Foram oito anos de ampliação das barreiras internas e de grande lentidão nas relações multinacionais. Incentivado pela força da cadeia produtiva no Congresso, os EUA foram aumentando gradativamente a carga de subsídios. O setor agrícola norte-americano foi o que mais se beneficiou. As dificuldades de avanço nas negociações da rodada Doha são um exemplo.
De acordo com o professor de economia da USP Guilherme Dias foram supervalorizados os interesses políticos internos enquanto a ordem internacional e os interesses gerais foram desprezados. Isso se refletiu nas negociações da Rodada de Doha.
? Como a agricultura era o centro de interesses, o endurecimento dos EUA facilitava todos os outros que também vêem dificuldades em abrir sua economia e fazer uma troca de interesses. Com isso, como o líder não demonstrava nenhuma sensibilidade e nenhuma flexibilidade para esse tipo de negociação, os outros também se esconderam debaixo desse guarda-chuva ? afirma.
No Brasil, os reflexos de todo esse protecionismo e de lentos processos regulatórios foram sentidos com maior intensidade em alguns setores do agronegócio. É o caso do algodão, do etanol e do mercado da carne bovina. Para alguns especialistas brasileiros, a Era Bush pode ter atrasado o progresso do grande potencial agrícola do país.
A cotonicultura mostrou na prática este atraso. Na mesma medida em que o Brasil evoluiu nos últimos oito anos e conseguiu se consagrar como exportador da fibra, a alta carga de subsídios aos produtores norte-americanos não permitiu maiores avanços em termos de mercado.
? O produtor brasileiro é competitivo, só que muitas vezes competir com outro poder econômico de subsídios é difícil. Isso gerou aquele contencioso na OMC [Organização Mundial de Comércio] em que o Brasil foi vencedor, mas a gente diz que ganhou e não levou ? avalia o diretor da Associação Nacional dos Exportadores de Algodão, Marco Antonio Aluisio.
Guilherme Dias lembra que a decisão da OMC se arrastou desde 2004 e os Estados Unidos acabaram não cumprindo a determinação da organização.
O etanol é outro exemplo. A carga protecionista, nesse caso, é traduzida em impostos. Para exportar etanol aos Estados Unidos, o Brasil paga US$ 0,54 por galão. A União da Indústria de Cana-de-açúcar estima que os exportadores brasileiros pagaram US$ 500 milhões em sobretaxa nos últimos 10 anos. Para o presidente da consultoria Datagro, o governo Bush foi de avanços, mas também de oportunidades perdidas.

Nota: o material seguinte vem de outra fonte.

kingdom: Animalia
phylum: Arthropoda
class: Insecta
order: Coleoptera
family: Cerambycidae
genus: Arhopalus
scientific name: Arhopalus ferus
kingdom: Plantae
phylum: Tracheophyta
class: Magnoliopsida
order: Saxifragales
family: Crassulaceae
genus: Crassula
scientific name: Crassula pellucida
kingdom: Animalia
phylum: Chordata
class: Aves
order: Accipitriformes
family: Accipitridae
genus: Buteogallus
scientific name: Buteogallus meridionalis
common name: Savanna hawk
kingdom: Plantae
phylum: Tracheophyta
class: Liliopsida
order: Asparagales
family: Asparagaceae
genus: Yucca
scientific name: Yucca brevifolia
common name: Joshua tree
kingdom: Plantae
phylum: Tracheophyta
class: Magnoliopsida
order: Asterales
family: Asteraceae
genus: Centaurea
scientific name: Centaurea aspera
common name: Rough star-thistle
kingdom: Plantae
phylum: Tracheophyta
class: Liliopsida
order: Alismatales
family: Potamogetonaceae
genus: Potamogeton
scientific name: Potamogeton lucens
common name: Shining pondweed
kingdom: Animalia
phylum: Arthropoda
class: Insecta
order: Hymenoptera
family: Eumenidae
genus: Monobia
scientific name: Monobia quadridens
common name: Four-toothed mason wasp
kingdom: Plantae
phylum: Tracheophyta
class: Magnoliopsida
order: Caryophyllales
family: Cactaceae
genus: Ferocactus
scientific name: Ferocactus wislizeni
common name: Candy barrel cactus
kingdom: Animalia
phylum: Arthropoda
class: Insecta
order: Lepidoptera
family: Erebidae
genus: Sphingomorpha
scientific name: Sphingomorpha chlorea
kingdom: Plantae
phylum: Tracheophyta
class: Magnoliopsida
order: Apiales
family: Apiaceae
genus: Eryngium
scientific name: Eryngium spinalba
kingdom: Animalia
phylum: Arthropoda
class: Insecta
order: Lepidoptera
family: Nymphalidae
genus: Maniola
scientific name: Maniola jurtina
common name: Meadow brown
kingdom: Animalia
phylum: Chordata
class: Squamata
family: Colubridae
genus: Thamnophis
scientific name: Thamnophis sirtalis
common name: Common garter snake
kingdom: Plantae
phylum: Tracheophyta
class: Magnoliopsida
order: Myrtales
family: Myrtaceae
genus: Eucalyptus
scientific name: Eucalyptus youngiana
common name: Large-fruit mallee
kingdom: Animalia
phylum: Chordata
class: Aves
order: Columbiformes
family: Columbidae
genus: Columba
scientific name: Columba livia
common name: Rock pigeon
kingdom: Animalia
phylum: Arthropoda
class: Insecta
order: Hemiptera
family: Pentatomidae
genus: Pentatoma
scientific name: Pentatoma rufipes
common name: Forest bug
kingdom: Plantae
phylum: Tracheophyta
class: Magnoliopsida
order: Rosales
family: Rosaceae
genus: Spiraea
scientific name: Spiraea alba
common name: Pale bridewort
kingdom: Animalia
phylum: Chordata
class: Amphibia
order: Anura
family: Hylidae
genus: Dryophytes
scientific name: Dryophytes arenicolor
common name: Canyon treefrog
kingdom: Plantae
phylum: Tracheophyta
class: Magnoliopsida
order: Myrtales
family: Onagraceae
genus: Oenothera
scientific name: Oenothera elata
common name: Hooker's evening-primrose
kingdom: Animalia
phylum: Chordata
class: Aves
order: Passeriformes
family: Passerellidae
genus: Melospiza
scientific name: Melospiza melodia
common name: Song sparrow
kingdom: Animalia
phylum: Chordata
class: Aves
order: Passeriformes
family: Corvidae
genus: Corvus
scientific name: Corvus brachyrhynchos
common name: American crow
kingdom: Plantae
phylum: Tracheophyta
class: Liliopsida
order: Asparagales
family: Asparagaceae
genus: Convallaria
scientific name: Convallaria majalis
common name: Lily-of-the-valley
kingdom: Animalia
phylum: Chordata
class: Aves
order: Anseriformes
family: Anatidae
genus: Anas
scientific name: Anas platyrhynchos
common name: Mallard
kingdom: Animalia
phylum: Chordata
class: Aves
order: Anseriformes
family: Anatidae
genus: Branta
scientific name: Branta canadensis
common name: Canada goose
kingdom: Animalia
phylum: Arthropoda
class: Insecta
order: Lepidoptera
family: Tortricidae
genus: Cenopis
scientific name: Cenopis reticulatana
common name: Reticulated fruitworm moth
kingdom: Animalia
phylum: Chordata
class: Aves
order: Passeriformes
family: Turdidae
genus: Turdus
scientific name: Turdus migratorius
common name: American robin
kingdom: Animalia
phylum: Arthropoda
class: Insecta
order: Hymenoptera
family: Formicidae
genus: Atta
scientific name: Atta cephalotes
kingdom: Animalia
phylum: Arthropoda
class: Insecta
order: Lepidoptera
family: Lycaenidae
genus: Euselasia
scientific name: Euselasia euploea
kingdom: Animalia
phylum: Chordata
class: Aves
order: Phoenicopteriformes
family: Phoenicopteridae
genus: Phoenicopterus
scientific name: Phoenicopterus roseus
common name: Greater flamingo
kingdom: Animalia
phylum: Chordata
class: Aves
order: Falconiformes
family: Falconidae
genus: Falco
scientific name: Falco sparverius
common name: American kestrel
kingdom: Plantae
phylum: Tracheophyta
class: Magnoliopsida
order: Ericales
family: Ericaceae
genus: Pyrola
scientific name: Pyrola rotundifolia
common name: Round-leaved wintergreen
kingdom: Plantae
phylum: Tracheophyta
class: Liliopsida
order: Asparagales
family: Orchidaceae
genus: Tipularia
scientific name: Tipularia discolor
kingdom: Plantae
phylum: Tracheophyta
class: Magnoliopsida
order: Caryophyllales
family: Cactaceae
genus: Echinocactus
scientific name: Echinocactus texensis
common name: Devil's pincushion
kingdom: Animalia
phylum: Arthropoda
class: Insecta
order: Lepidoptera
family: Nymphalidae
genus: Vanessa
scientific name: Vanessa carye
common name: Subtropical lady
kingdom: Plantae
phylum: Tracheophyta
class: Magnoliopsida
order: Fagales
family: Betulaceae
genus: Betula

? Foi o presidente Bush estimulou a aprovação de leis como a de energia, em 2007, que definiu uma meta de 136 bilhões de litros de consumo de renováveis, principalmente etanol, até 2022. No entanto, foi também nessa administração que se perdeu a oportunidade de abertura comercial maior no mercado americano, o maior do mundo em energia, o que poderia ter ocorrido sem colocar em risco a produção local ? lembra Plínio Nastari.
Mas a política de Bush não se restringiu ao protecionismo. A demora nos processos regulatórios foi outro sintoma, principalmente no que diz respeito à pecuária brasileira. A carne bovina in natura não pode entrar em terras norte-americanas sob a alegação de risco sanitário. E as negociações para retirar essas barreiras se arrastaram nos últimos oito anos.
? Não houve grande avanço estratégico num alinhamento para uma aproximação e um comércio mais intenso com produtos que interessam muito ao Brasil, como carne fresca. Esperamos que passada essa fase haja um alinhamento estratégico e diplomático dos EUA com o Brasil, uma vez que há interesses mútuos nesse sentido ? espera o diretor-executivo da Associação Brasileira da Indústria Exportadora de Carne (Abiec), Luiz Carlos de Oliveira.
A eleição de Barack Obama renovou as expectativas do agronegócio brasileiro de que as relações comerciais sejam mais justas.
? Ficou esse exemplo do país líder, hegemônico no mundo de menosprezar e desrespeitar a base de negociação em termos multilaterais ? concluiu o professor de economia da USP Guilherme Dias.